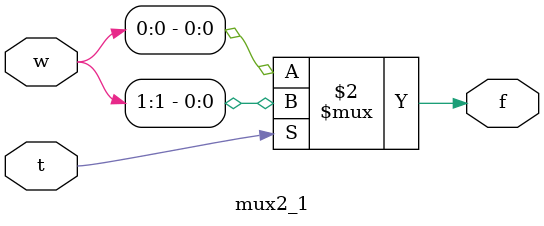
<source format=v>
module prog2_1 (inp, out);
	input [3:0] inp; // A, B, C, D;
	output out;
	wire [3:0] w1, w2;
	wire [1:0] o1;
	assign w1[0] = 0, w1[1] = 1, w1[2] = inp[2], w1[3] = ~inp[2];
	assign w2[0] = 0, w2[1] = ~inp[2], w2[2] = 0, w2[3] = ~inp[2];
	mux4_1 m1 (w1, inp[1:0], o1[0]);
	mux4_1 m2 (w2, inp[1:0], o1[1]);
	mux2_1 m3 (o1, inp[3], out);
endmodule
	

module mux4_1 (w, t, f);
input [3:0] w;
input [1:0] t;
output f;
reg f;
always @(w or t)
	if(t == 0)
		f = w[0];
	else if (t == 1)
		f = w[1];
	else if (t == 2)
		f = w[2];
	else
		f = w[3];
endmodule

module mux2_1 (w, t, f);
input [1:0] w;
input t;
output f;
assign f = (t==1)?w[1]:w[0];
endmodule

</source>
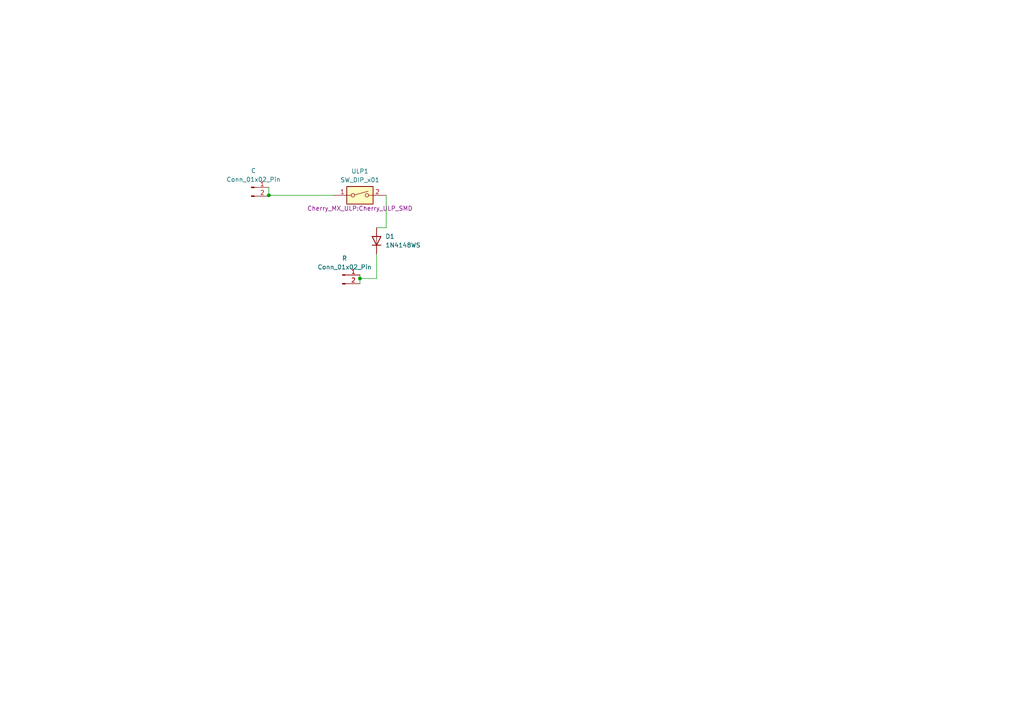
<source format=kicad_sch>
(kicad_sch (version 20230121) (generator eeschema)

  (uuid 8378b42f-2fc7-4f50-8e77-ce4ffc880a3c)

  (paper "A4")

  

  (junction (at 77.978 56.642) (diameter 0) (color 0 0 0 0)
    (uuid aa4aaa73-85b3-4d8c-b6f0-fe621154d870)
  )
  (junction (at 104.394 80.772) (diameter 0) (color 0 0 0 0)
    (uuid d0b89c3b-3e36-4d23-ac22-b2da809f30fb)
  )

  (wire (pts (xy 112.014 66.04) (xy 112.014 56.642))
    (stroke (width 0) (type default))
    (uuid 1a5e8b68-a5b4-4887-bad8-b4f1bf831029)
  )
  (wire (pts (xy 104.394 79.756) (xy 104.394 80.772))
    (stroke (width 0) (type default))
    (uuid 239b73e4-472a-4a65-8d23-d1b2e5dc597c)
  )
  (wire (pts (xy 104.394 80.772) (xy 104.394 82.296))
    (stroke (width 0) (type default))
    (uuid 635a15d5-22e5-4b85-b7f5-ca69ec138dc7)
  )
  (wire (pts (xy 77.978 56.642) (xy 96.774 56.642))
    (stroke (width 0) (type default))
    (uuid 6ac674d8-fd2a-4f2d-9cb7-81c4911bc440)
  )
  (wire (pts (xy 109.22 66.04) (xy 112.014 66.04))
    (stroke (width 0) (type default))
    (uuid 99195c71-93a6-464c-8b62-330e2d8706da)
  )
  (wire (pts (xy 109.22 80.772) (xy 104.394 80.772))
    (stroke (width 0) (type default))
    (uuid a11719d3-52b1-4abb-8569-b1c3b6cfeef8)
  )
  (wire (pts (xy 109.22 73.66) (xy 109.22 80.772))
    (stroke (width 0) (type default))
    (uuid c321f006-1283-4be1-897e-24d7f6cc9eaf)
  )
  (wire (pts (xy 77.978 54.356) (xy 77.978 56.642))
    (stroke (width 0) (type default))
    (uuid d9748e75-1f89-44f8-a481-6a699b213166)
  )
  (wire (pts (xy 77.978 56.642) (xy 77.978 56.896))
    (stroke (width 0) (type default))
    (uuid db998bc7-75c9-45f4-b8b4-98933c057ebb)
  )

  (symbol (lib_id "Switch:SW_DIP_x01") (at 104.394 56.642 0) (unit 1)
    (in_bom yes) (on_board yes) (dnp no)
    (uuid 9189f0cf-bcb5-4967-a7f1-7aba369a569a)
    (property "Reference" "ULP1" (at 104.394 49.657 0)
      (effects (font (size 1.27 1.27)))
    )
    (property "Value" "SW_DIP_x01" (at 104.394 52.197 0)
      (effects (font (size 1.27 1.27)))
    )
    (property "Footprint" "Cherry_MX_ULP:Cherry_ULP_SMD" (at 104.394 60.452 0)
      (effects (font (size 1.27 1.27)))
    )
    (property "Datasheet" "~" (at 104.394 56.642 0)
      (effects (font (size 1.27 1.27)) hide)
    )
    (pin "1" (uuid d6349de9-9685-444a-9b91-5565921aa842))
    (pin "2" (uuid 4b5b8682-6e3c-4bcf-9b65-e0ae87cf311f))
    (instances
      (project "amoeba-ulp"
        (path "/8378b42f-2fc7-4f50-8e77-ce4ffc880a3c"
          (reference "ULP1") (unit 1)
        )
      )
    )
  )

  (symbol (lib_id "Diode:1N4148WS") (at 109.22 69.85 90) (unit 1)
    (in_bom yes) (on_board yes) (dnp no) (fields_autoplaced)
    (uuid cfa13b89-67bc-4012-8c65-242bc5ffc23e)
    (property "Reference" "D1" (at 111.76 68.58 90)
      (effects (font (size 1.27 1.27)) (justify right))
    )
    (property "Value" "1N4148WS" (at 111.76 71.12 90)
      (effects (font (size 1.27 1.27)) (justify right))
    )
    (property "Footprint" "Diode_SMD:D_SOD-323" (at 113.665 69.85 0)
      (effects (font (size 1.27 1.27)) hide)
    )
    (property "Datasheet" "https://www.vishay.com/docs/85751/1n4148ws.pdf" (at 109.22 69.85 0)
      (effects (font (size 1.27 1.27)) hide)
    )
    (property "Sim.Device" "D" (at 109.22 69.85 0)
      (effects (font (size 1.27 1.27)) hide)
    )
    (property "Sim.Pins" "1=K 2=A" (at 109.22 69.85 0)
      (effects (font (size 1.27 1.27)) hide)
    )
    (pin "1" (uuid 4a2bd69e-39f8-430f-83b4-6667fbfbd460))
    (pin "2" (uuid 9a4f994c-007e-4b64-8a49-077a83a1f9e3))
    (instances
      (project "amoeba-ulp"
        (path "/8378b42f-2fc7-4f50-8e77-ce4ffc880a3c"
          (reference "D1") (unit 1)
        )
      )
    )
  )

  (symbol (lib_id "Connector:Conn_01x02_Pin") (at 72.898 54.356 0) (unit 1)
    (in_bom yes) (on_board yes) (dnp no) (fields_autoplaced)
    (uuid e66d274e-699f-44cc-b235-05438cf125aa)
    (property "Reference" "C" (at 73.533 49.53 0)
      (effects (font (size 1.27 1.27)))
    )
    (property "Value" "Conn_01x02_Pin" (at 73.533 52.07 0)
      (effects (font (size 1.27 1.27)))
    )
    (property "Footprint" "" (at 72.898 54.356 0)
      (effects (font (size 1.27 1.27)) hide)
    )
    (property "Datasheet" "~" (at 72.898 54.356 0)
      (effects (font (size 1.27 1.27)) hide)
    )
    (pin "1" (uuid 50a1ea2a-caf3-45d8-a027-d44f5f64260e))
    (pin "2" (uuid 122371ea-af98-4a5f-94fc-74c108bb9a2b))
    (instances
      (project "amoeba-ulp"
        (path "/8378b42f-2fc7-4f50-8e77-ce4ffc880a3c"
          (reference "C") (unit 1)
        )
      )
    )
  )

  (symbol (lib_id "Connector:Conn_01x02_Pin") (at 99.314 79.756 0) (unit 1)
    (in_bom yes) (on_board yes) (dnp no) (fields_autoplaced)
    (uuid f02e4c1b-e2be-4dc9-b25f-2056fc066ec5)
    (property "Reference" "R" (at 99.949 74.93 0)
      (effects (font (size 1.27 1.27)))
    )
    (property "Value" "Conn_01x02_Pin" (at 99.949 77.47 0)
      (effects (font (size 1.27 1.27)))
    )
    (property "Footprint" "" (at 99.314 79.756 0)
      (effects (font (size 1.27 1.27)) hide)
    )
    (property "Datasheet" "~" (at 99.314 79.756 0)
      (effects (font (size 1.27 1.27)) hide)
    )
    (pin "1" (uuid 7333ceca-bd84-494b-a160-bec1edf73f7a))
    (pin "2" (uuid b64d0cd1-0fda-4c4f-b374-ae9f8ff1621e))
    (instances
      (project "amoeba-ulp"
        (path "/8378b42f-2fc7-4f50-8e77-ce4ffc880a3c"
          (reference "R") (unit 1)
        )
      )
    )
  )

  (sheet_instances
    (path "/" (page "1"))
  )
)

</source>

***

**To-do item**
Please state how many lines of the listing contain the string "format". Give only that number.

**Answer**
2